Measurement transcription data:
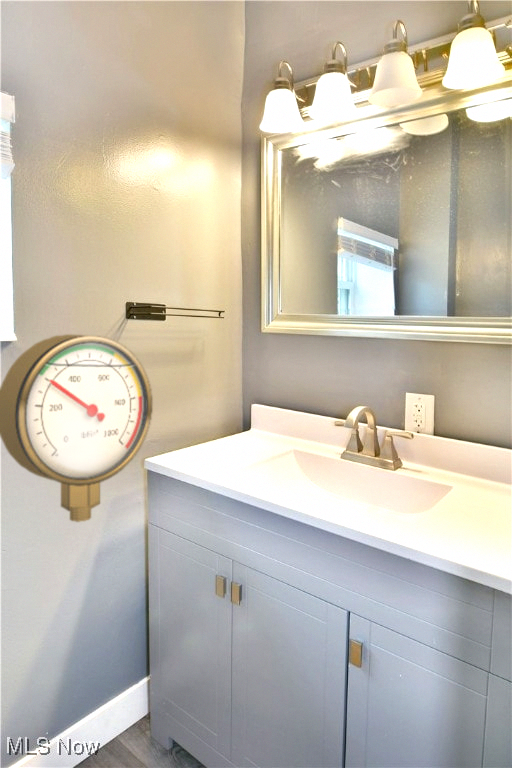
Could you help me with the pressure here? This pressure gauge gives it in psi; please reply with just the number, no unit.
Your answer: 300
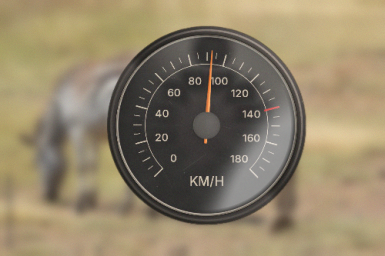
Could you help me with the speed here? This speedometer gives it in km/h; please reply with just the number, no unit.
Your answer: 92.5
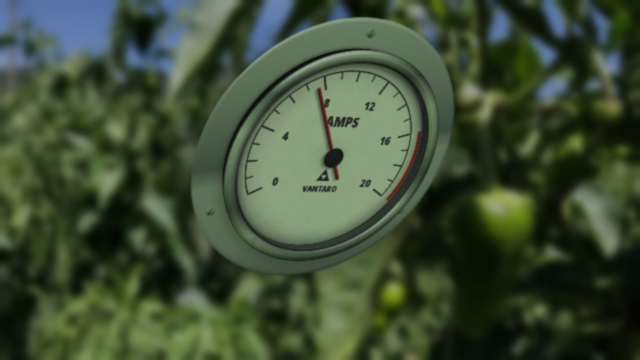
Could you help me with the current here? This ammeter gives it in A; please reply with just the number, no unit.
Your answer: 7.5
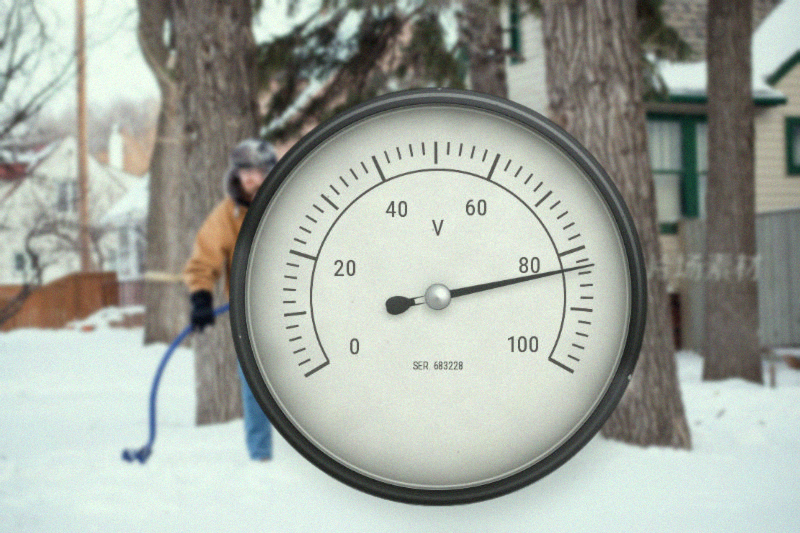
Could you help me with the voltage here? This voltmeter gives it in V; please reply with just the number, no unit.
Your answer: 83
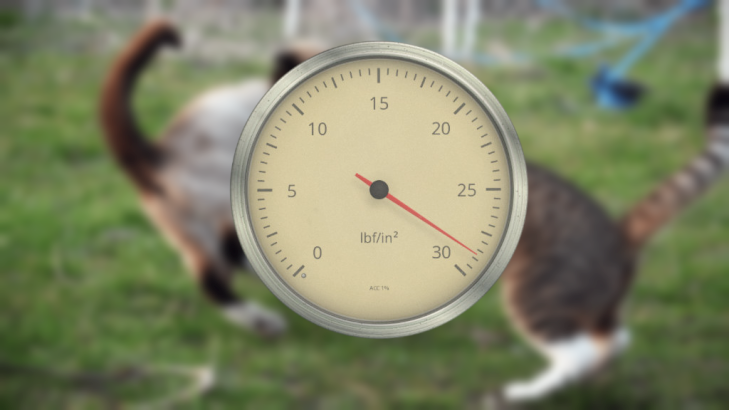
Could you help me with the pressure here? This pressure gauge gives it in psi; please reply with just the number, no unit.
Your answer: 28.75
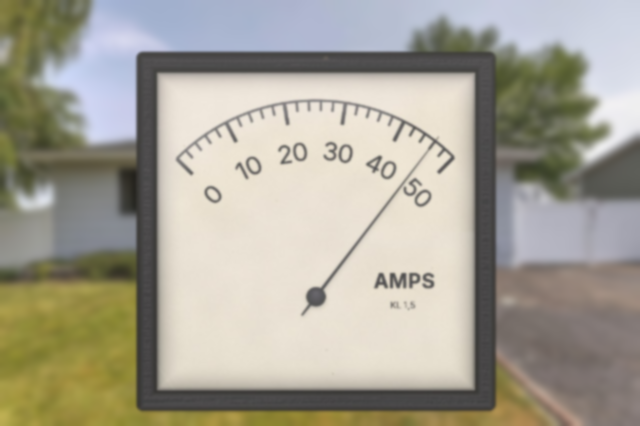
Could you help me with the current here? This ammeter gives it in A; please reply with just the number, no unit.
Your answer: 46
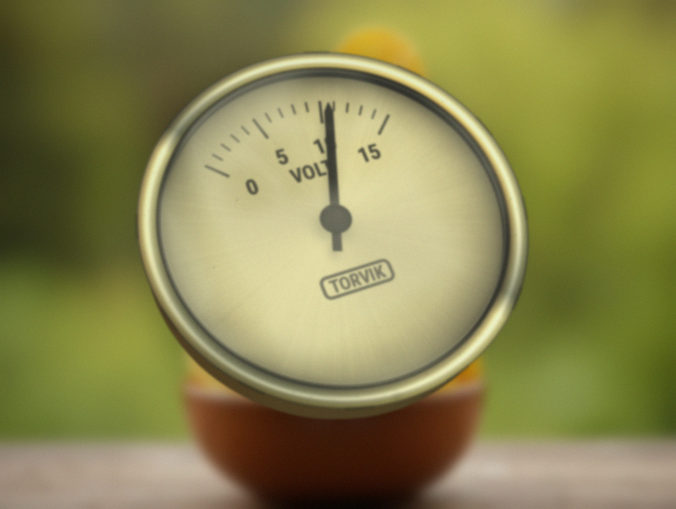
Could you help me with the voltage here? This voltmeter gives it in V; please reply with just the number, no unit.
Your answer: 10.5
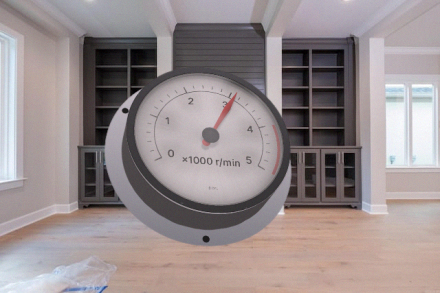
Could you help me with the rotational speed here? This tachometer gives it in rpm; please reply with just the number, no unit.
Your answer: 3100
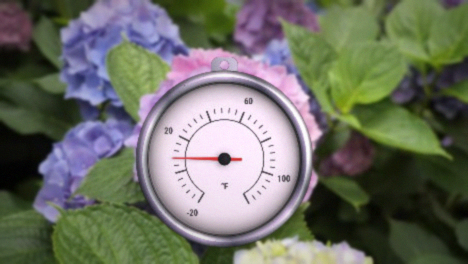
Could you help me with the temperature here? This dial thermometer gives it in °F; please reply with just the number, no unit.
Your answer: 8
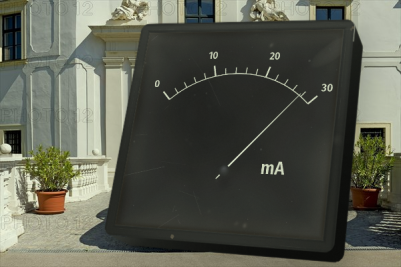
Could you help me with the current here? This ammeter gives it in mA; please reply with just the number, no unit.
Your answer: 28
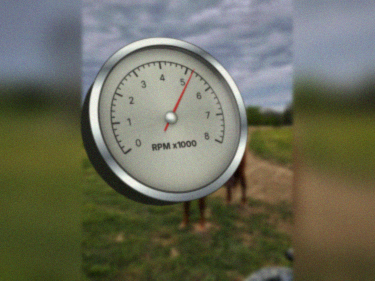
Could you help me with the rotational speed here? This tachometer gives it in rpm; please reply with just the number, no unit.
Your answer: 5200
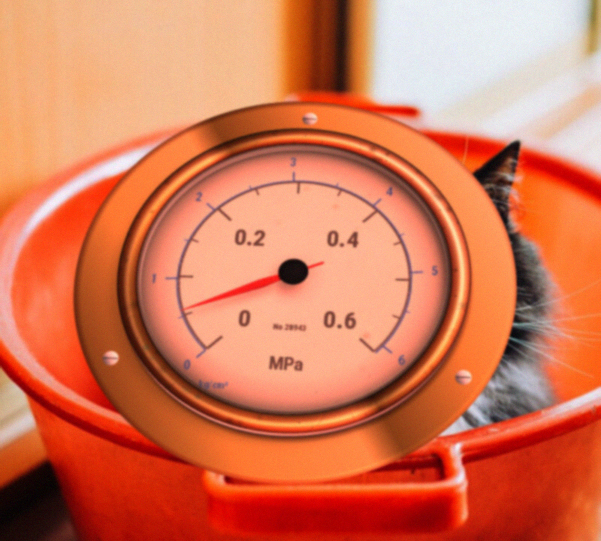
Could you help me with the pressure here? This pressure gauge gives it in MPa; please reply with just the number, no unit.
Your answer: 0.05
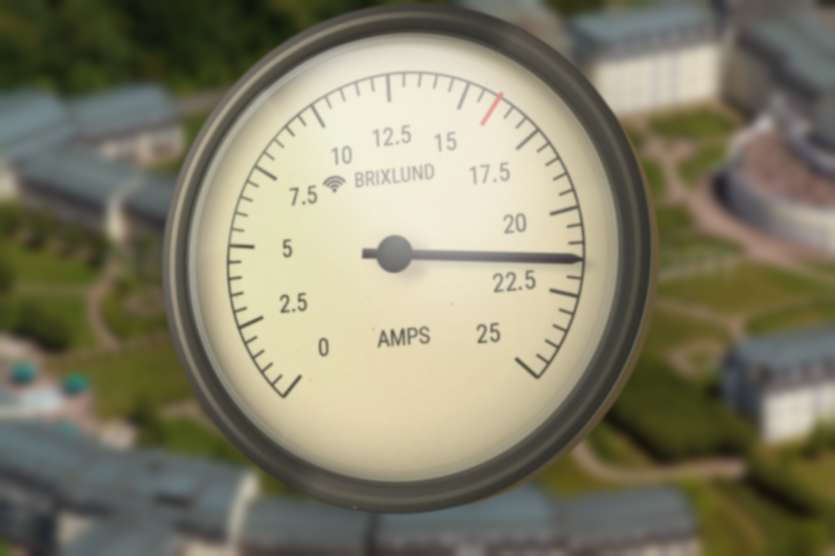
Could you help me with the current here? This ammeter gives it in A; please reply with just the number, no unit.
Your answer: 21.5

YOUR GOAL: Print the lines above word for word, omitting the pictures.

RESPONSE TO THE EXERCISE:
Could you help me with the pressure here? This pressure gauge gives it in psi; please reply with just the number, no unit.
Your answer: 300
Could you help me with the speed here? This speedometer gives it in km/h; please reply with just the number, no unit.
Your answer: 92.5
Could you help me with the current here? This ammeter gives it in A; please reply with just the number, no unit.
Your answer: 7.5
Could you help me with the voltage here? This voltmeter gives it in V; please reply with just the number, no unit.
Your answer: 83
Could you help me with the pressure here? This pressure gauge gives it in psi; please reply with just the number, no unit.
Your answer: 28.75
Could you help me with the current here? This ammeter gives it in A; please reply with just the number, no unit.
Your answer: 46
Could you help me with the voltage here? This voltmeter gives it in V; please reply with just the number, no unit.
Your answer: 10.5
Could you help me with the rotational speed here? This tachometer gives it in rpm; please reply with just the number, no unit.
Your answer: 3100
Could you help me with the temperature here? This dial thermometer gives it in °F; please reply with just the number, no unit.
Your answer: 8
Could you help me with the current here? This ammeter gives it in mA; please reply with just the number, no unit.
Your answer: 28
Could you help me with the rotational speed here? This tachometer gives it in rpm; please reply with just the number, no unit.
Your answer: 5200
Could you help me with the pressure here? This pressure gauge gives it in MPa; please reply with just the number, no unit.
Your answer: 0.05
Could you help me with the current here? This ammeter gives it in A; please reply with just the number, no unit.
Your answer: 21.5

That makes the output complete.